In [1]:
import pandas as pd
import plotly.express as px
import dash
from dash import dcc, html
from dash.dependencies import Input, Output, State

# Load the CSV file into a DataFrame
df = pd.read_csv("flags.csv")

# Define a dictionary to map color names to their respective hex values
color_map = {
    "green": "#008000",
    "turquoise": "#00FFFF",
    "blue": "#0000FF",
    "violet": "#800080",
    "pink": "#FF00FF",
    "red": "#FF0000",
    "orange": "#FFA500",
    "yellow": "#FFFF00",
    "white": "#FFFFFF",
    "black": "#000000",
}

# Initialize the Dash application
app = dash.Dash(__name__)

# Define the layout of the application
app.layout = html.Div(
    [
        dcc.Store(
            id="selected-color", data=""
        ),  # Store component to hold the selected color data
        dcc.Dropdown(
            id="region-dropdown",
            options=[{"label": "Worldwide", "value": "worldwide"}]
            + [
                {"label": region.replace("_", " "), "value": region}
                for region in df["Region"].unique()
            ],  # Dropdown options created dynamically from DataFrame
            value="worldwide",  # Default value for the dropdown
            clearable=False,
        ),
        dcc.Graph(
            id="pie-chart", style={"backgroundColor": "#D3D3D3"}
        ),  # Graph component for the pie chart
        dcc.RangeSlider(
            id="year-slider",
            min=1874,
            max=2024,
            value=[1874, 2024],
            marks={str(year): str(year) for year in range(1874, 2025, 10)},
            step=10,
        ),  # RangeSlider for selecting a year range
        html.Button(
            "Close", id="close-button", n_clicks=0, style={"display": "none"}
        ),  # Button to close the color selection
        html.Div(
            id="flag-container", style={"backgroundColor": "#D3D3D3", "padding": "10px"}
        ),  # Container for displaying flag images
    ],
    style={"backgroundColor": "#D3D3D3"},
)

# Function to filter data based on the selected year range and region
def filter_data(df, start_year, end_year, selected_region):
    def is_relevant(row):
        # Determine the year the flag was added, if it's not specified, set it to negative infinity
        year_added = (
            int(row["Year Added"]) if row["Year Added"] != "?" else float("-inf")
        )
        # Determine the year the flag was removed, if it's still in use, set it to positive infinity
        year_removed = (
            int(row["Year Removed"])
            if row["Year Removed"] != "still in use"
            else float("inf")
        )
        # Check if the flag's usage period overlaps with the selected year range
        return year_added <= end_year and year_removed >= start_year

    # Apply the relevance check to each row and filter the DataFrame accordingly
    filtered_df = df[df.apply(is_relevant, axis=1)]

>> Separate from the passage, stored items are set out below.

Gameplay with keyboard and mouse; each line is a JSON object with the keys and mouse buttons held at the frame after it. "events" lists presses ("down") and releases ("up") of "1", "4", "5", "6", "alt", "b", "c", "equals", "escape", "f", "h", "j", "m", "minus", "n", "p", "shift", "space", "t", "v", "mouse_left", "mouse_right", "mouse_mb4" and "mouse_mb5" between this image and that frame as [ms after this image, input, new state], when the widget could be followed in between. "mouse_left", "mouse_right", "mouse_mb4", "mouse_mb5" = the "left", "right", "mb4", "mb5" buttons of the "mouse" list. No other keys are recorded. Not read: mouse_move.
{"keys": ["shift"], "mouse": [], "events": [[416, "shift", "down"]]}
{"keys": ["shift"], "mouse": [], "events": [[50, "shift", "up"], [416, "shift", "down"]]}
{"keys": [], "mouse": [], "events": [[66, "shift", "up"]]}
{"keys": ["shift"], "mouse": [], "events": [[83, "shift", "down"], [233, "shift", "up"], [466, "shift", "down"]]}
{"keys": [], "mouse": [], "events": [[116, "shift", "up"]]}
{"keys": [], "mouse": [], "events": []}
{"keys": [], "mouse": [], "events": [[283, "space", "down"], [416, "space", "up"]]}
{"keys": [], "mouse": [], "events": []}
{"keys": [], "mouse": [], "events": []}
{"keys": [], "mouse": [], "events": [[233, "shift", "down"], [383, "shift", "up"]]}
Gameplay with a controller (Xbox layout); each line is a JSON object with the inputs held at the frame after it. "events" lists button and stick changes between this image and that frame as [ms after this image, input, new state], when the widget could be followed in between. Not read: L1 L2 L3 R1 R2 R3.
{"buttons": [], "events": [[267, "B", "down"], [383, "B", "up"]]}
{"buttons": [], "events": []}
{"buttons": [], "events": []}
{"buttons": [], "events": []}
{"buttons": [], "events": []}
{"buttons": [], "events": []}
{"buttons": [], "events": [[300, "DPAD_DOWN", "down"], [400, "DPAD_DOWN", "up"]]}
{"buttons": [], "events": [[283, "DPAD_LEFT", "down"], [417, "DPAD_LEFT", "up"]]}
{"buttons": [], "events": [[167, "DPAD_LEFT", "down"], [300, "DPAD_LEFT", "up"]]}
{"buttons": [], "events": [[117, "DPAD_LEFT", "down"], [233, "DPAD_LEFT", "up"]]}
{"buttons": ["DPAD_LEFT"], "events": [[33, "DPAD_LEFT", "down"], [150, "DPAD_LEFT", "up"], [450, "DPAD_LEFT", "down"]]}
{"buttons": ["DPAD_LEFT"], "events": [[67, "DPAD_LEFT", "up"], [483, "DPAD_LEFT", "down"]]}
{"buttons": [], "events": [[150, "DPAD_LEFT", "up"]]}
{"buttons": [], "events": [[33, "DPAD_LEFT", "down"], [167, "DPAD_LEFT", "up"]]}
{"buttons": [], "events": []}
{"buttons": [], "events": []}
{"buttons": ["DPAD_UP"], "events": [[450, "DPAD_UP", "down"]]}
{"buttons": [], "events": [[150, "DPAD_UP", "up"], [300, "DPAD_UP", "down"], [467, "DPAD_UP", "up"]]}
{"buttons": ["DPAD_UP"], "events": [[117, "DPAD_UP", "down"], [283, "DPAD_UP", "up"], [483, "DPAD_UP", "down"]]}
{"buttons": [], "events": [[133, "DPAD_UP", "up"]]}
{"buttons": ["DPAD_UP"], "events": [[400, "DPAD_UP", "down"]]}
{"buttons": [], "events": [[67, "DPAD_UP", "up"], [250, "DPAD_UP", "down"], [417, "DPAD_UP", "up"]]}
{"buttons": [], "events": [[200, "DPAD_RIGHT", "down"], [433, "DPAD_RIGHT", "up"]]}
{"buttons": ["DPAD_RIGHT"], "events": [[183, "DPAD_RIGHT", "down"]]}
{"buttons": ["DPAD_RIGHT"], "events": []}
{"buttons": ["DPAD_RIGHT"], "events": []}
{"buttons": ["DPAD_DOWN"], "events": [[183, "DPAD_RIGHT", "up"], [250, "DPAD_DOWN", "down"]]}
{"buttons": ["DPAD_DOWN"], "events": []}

    # If a specific region is selected, further filter the DataFrame by the region
    if selected_region != "worldwide":
        filtered_df = filtered_df[filtered_df["Region"] == selected_region]
    return filtered_df

# Function to generate tooltip text for flags
def generate_tooltip(flag_info):
    # Start with the state's name and region
    tooltip = f"State:\n  {flag_info['State Name']} ({flag_info['Region'].replace('_', ' ')})\n"
    # Add the flag type if available
    if pd.notna(flag_info["Flag Name"]):
        tooltip += f"Flag Type:\n  {flag_info['Flag Name']}\n"
    # Add the duration of the flag's usage
    tooltip += f"Duration:\n  {flag_info['Year Added']} - {flag_info['Year Removed']}\nColors:\n"
    # Add the colors and their respective percentages
    for color in color_map.keys():
        if flag_info[color] > 0:
            tooltip += f"  {color.capitalize()}: {flag_info[color]}%\n"
    # Add any additional info if available
    if pd.notna(flag_info["Additional Info"]):
        tooltip += f"Additional Info:\n {flag_info['Additional Info']}"
    return tooltip

# Callback to update the pie chart and dropdown options based on the selected year range and region
@app.callback(
    [Output("pie-chart", "figure"), Output("region-dropdown", "options")],
    [Input("year-slider", "value"), Input("region-dropdown", "value")],
)
def update_pie_chart(year_range, selected_region):
    start_year, end_year = year_range
    filtered_df = filter_data(
        df, start_year, end_year, selected_region
    )  # Filter data based on year and region

    # Get unique regions for dropdown options
    regions = df["Region"].unique()
    dropdown_options = [{"label": "Worldwide", "value": "worldwide"}] + [
        {"label": region.replace("_", " "), "value": region} for region in regions
    ]

    # Prepare text to display the selected year range
    year_range_text = (
        f"{start_year} - {end_year}" if start_year != end_year else str(start_year)
    )
    # Prepare text to display the selected region
    selected_region_text = (
        selected_region.replace("_", " ")
        if selected_region != "worldwide"
        else "Worldwide"
    )

    # List of color columns to analyze
    color_columns = [
        "green",
        "turquoise",
        "blue",
        "violet",
        "pink",
        "red",
        "orange",
        "yellow",
        "white",
        "black",
    ]

    # Title for the pie chart
    title = "Distribution of Colors on National Flags"
    # Calculate the average percentage of each color in the filtered dataset
    data = filtered_df[color_columns].mean().reset_index()
    data.columns = ["color", "percentage"]
    data["percentage"] = (data["percentage"]).round(1)
    # Calculate the number of flags that contain each color
    data["count"] = filtered_df[color_columns].gt(0).sum().values
    # Calculate the average share of each color in the flags that contain it
    data["average_share"] = [
        filtered_df[filtered_df[color] > 0][color].mean() for color in color_columns
    ]

    total_flags = len(filtered_df)  # Calculate the total number of flags
    data["percent_of_flags"] = (data["count"] / total_flags * 100).round(1)  # Calculate the percent of flags with each color

    # Create the pie chart using Plotly Express
    fig = px.pie(data, values="percentage", names="color", title=title)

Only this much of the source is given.